── DATA FOR ANALYSIS

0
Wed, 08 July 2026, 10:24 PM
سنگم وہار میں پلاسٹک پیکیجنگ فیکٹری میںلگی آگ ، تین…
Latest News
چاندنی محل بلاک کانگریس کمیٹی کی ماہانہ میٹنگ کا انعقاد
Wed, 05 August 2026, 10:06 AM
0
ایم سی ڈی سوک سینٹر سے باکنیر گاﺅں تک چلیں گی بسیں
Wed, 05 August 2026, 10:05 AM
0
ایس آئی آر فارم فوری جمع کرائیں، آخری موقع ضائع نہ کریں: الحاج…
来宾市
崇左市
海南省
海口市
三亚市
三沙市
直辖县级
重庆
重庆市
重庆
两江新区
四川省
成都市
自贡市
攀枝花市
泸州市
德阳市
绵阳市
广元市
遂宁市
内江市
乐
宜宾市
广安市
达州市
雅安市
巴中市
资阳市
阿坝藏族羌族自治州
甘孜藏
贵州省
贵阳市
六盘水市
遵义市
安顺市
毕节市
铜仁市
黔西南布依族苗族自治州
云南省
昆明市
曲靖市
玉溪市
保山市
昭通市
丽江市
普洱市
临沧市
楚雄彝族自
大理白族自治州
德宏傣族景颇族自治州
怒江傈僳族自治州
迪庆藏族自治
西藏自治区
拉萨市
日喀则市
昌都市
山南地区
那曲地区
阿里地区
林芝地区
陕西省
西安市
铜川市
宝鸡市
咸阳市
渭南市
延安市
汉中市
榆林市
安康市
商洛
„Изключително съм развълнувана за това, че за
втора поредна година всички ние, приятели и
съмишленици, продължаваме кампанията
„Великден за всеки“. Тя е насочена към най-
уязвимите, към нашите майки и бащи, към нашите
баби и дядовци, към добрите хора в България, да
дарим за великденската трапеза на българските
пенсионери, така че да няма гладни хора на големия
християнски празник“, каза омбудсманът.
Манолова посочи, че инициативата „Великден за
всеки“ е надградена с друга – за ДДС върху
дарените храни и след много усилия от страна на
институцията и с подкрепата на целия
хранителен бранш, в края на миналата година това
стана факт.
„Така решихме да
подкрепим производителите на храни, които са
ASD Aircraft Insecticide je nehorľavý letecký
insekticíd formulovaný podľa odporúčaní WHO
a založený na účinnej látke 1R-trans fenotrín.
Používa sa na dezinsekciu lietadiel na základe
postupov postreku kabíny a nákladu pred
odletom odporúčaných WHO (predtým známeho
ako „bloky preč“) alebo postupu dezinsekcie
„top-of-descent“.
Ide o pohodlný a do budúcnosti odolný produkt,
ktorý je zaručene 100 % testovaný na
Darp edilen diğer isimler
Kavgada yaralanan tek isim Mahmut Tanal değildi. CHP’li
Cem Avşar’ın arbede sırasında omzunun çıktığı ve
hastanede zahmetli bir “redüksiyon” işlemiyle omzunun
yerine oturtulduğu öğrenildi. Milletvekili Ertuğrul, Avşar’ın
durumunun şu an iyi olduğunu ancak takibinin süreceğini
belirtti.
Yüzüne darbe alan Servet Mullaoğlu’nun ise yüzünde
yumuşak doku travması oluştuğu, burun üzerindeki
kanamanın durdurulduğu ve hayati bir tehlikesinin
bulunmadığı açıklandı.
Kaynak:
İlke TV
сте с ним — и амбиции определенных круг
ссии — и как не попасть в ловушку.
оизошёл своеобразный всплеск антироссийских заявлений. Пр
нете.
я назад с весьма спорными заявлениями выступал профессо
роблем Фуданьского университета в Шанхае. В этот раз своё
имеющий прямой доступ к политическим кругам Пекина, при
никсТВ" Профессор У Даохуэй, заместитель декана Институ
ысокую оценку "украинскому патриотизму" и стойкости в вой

────

(WHAT NEEDS TO BE DONE):
Return all of the entries exactly as they were supplied.

(WRITTEN ANSWER):
0
Wed, 08 July 2026, 10:24 PM
سنگم وہار میں پلاسٹک پیکیجنگ فیکٹری میںلگی آگ ، تین…
Latest News
چاندنی محل بلاک کانگریس کمیٹی کی ماہانہ میٹنگ کا انعقاد
Wed, 05 August 2026, 10:06 AM
0
ایم سی ڈی سوک سینٹر سے باکنیر گاﺅں تک چلیں گی بسیں
Wed, 05 August 2026, 10:05 AM
0
ایس آئی آر فارم فوری جمع کرائیں، آخری موقع ضائع نہ کریں: الحاج…
来宾市
崇左市
海南省
海口市
三亚市
三沙市
直辖县级
重庆
重庆市
重庆
两江新区
四川省
成都市
自贡市
攀枝花市
泸州市
德阳市
绵阳市
广元市
遂宁市
内江市
乐
宜宾市
广安市
达州市
雅安市
巴中市
资阳市
阿坝藏族羌族自治州
甘孜藏
贵州省
贵阳市
六盘水市
遵义市
安顺市
毕节市
铜仁市
黔西南布依族苗族自治州
云南省
昆明市
曲靖市
玉溪市
保山市
昭通市
丽江市
普洱市
临沧市
楚雄彝族自
大理白族自治州
德宏傣族景颇族自治州
怒江傈僳族自治州
迪庆藏族自治
西藏自治区
拉萨市
日喀则市
昌都市
山南地区
那曲地区
阿里地区
林芝地区
陕西省
西安市
铜川市
宝鸡市
咸阳市
渭南市
延安市
汉中市
榆林市
安康市
商洛
„Изключително съм развълнувана за това, че за
втора поредна година всички ние, приятели и
съмишленици, продължаваме кампанията
„Великден за всеки“. Тя е насочена към най-
уязвимите, към нашите майки и бащи, към нашите
баби и дядовци, към добрите хора в България, да
дарим за великденската трапеза на българските
пенсионери, така че да няма гладни хора на големия
християнски празник“, каза омбудсманът.
Манолова посочи, че инициативата „Великден за
всеки“ е надградена с друга – за ДДС върху
дарените храни и след много усилия от страна на
институцията и с подкрепата на целия
хранителен бранш, в края на миналата година това
стана факт.
„Така решихме да
подкрепим производителите на храни, които са
ASD Aircraft Insecticide je nehorľavý letecký
insekticíd formulovaný podľa odporúčaní WHO
a založený na účinnej látke 1R-trans fenotrín.
Používa sa na dezinsekciu lietadiel na základe
postupov postreku kabíny a nákladu pred
odletom odporúčaných WHO (predtým známeho
ako „bloky preč“) alebo postupu dezinsekcie
„top-of-descent“.
Ide o pohodlný a do budúcnosti odolný produkt,
ktorý je zaručene 100 % testovaný na
Darp edilen diğer isimler
Kavgada yaralanan tek isim Mahmut Tanal değildi. CHP’li
Cem Avşar’ın arbede sırasında omzunun çıktığı ve
hastanede zahmetli bir “redüksiyon” işlemiyle omzunun
yerine oturtulduğu öğrenildi. Milletvekili Ertuğrul, Avşar’ın
durumunun şu an iyi olduğunu ancak takibinin süreceğini
belirtti.
Yüzüne darbe alan Servet Mullaoğlu’nun ise yüzünde
yumuşak doku travması oluştuğu, burun üzerindeki
kanamanın durdurulduğu ve hayati bir tehlikesinin
bulunmadığı açıklandı.
Kaynak:
İlke TV
сте с ним — и амбиции определенных круг
ссии — и как не попасть в ловушку.
оизошёл своеобразный всплеск антироссийских заявлений. Пр
нете.
я назад с весьма спорными заявлениями выступал профессо
роблем Фуданьского университета в Шанхае. В этот раз своё
имеющий прямой доступ к политическим кругам Пекина, при
никсТВ" Профессор У Даохуэй, заместитель декана Институ
ысокую оценку "украинскому патриотизму" и стойкости в вой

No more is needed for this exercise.